La tiranía pervirtió el cuerpo de Óscar Pérez y a sus familiares los agredieron moralmente, hasta que se concretó un entierro forzoso, en la madrugada de este 21 de enero. Pero mientras, todo un movimiento era forjado. Impulsado por la rabia, la indignación y la tristeza. La dictadura, torpemente, vuelve a presentar una oportunidad única a toda una sociedad.
Los que lo despereciaron desde un principio y los que siempre lo aplaudieron. Todos ahora se veían unidos para condenar al unísono el dantesco crimen y para solidarizarse con los familiares de Óscar Pérez y los demás sublevados. De repente, el inspector del CICPC se convertía en una parte esencial de la mayoría de los venezolanos. Un sentimiento general, cristalizado en el corazón de una ciudadanía que presenció horrorizada su ajusticiamiento.
Son pocos los necios que ahora cuestionan sus métodos. Las hazañas de Óscar Pérez, pulcras y enmarcadas en valores, brindan a toda la sociedad una gesta heroica con la cual se pueda identificar. Una gesta que, además, debe ser continuada.

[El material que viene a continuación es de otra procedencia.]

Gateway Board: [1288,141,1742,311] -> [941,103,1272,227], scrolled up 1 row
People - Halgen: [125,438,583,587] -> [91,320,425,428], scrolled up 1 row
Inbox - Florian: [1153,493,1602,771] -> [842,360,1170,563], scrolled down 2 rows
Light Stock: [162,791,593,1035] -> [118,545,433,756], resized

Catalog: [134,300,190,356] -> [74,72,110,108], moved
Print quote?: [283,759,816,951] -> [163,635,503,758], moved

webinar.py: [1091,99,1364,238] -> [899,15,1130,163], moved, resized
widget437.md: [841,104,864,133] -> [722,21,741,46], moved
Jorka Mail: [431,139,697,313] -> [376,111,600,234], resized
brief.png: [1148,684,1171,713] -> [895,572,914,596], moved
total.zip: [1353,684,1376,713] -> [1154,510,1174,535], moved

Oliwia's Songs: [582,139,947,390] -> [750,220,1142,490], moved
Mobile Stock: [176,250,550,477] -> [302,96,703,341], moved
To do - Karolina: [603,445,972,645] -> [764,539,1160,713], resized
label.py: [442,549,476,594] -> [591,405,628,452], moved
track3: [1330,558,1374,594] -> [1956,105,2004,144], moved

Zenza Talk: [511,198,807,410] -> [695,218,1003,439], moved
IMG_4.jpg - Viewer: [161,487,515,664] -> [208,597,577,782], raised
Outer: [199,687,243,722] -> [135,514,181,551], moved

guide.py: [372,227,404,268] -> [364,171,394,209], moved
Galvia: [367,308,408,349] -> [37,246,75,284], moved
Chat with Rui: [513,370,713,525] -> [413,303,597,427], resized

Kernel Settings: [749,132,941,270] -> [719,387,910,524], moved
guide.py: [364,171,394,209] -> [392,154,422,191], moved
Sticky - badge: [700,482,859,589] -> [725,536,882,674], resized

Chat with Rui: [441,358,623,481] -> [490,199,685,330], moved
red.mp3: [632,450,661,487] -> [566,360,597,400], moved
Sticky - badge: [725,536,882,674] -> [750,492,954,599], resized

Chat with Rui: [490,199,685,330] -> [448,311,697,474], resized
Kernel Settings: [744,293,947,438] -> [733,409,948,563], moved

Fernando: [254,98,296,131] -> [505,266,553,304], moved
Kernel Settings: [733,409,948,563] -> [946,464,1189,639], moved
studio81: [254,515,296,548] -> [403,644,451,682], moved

Óscar Pérez demostró, a lo largo de los siete meses que se mantuvo en rebeldía, que su lucha se basaba en principios inamovibles. Que su objetivo era el rescate de la libertad de todos los venezolanos y que era una contienda que trascendía cualquier interés personal. No se sublevó por elecciones ni por parcelas de poder. No lo hizo para que a algún político se le otorgara un cargo. Lo dejó muy claro: su lucha era por la libertad. Y en ese proceso golpeó al régimen en su orgullo.
Ahora la tiranía pretende suprimirlo. Enterrarlo, desprestigiándolo y doblegando a quienes lo respalden. Pero sin querer, lo ha convertido en un símbolo. Sus ojos suplantan el oscurantismo de los de Hugo Chávez y se erigen como bandera de una contienda. Pero no se trata de alzar las armas, sino de que cada quien resista a la barbarie desde su espacio. Que se oponga. Es una gesta auténtica, valiente, y profesional.
Pérez también demostró que en el país sí existen venezolanos que pueden luchar por una causa. Venezolanos dispuestos a dar su vida por principios y por su libertad. Lo demuestra como lo hicieron el año pasado los más de cien jóvenes también asesinados; y esto es invaluable. Demuestra, también, que la violencia no es el camino; pero que sí lo es la confrontación.
El inspector, muy superior a la mayoría de los funcionarios del país, pudo hacer un mayor daño físico al régimen. No lo hizo; y en cambio, prefirió asestar golpes mucho más letales. Su gesta, romántica y aparentemente ingenua, es una declaración capaz de destruir completamente al régimen: en Venezuela existe el bien y se puede alzar sobre el mal. Existen buenos venezolanos. Intachables, capaces de entregar su vida por sus convicciones. Eso lo demostró Pérez y fue su gran triunfo.
Ha logrado brindar identidad a esa resistencia personal de cada ciudadano. El régimen lo ha convertido en un símbolo, capaz de sumar indignados a su causa y de aglutinar las voluntades que se oponen a la opresión. Es una gesta que no puede ser abandonada: la lucha de los principios frente al deshonor y la ruindad.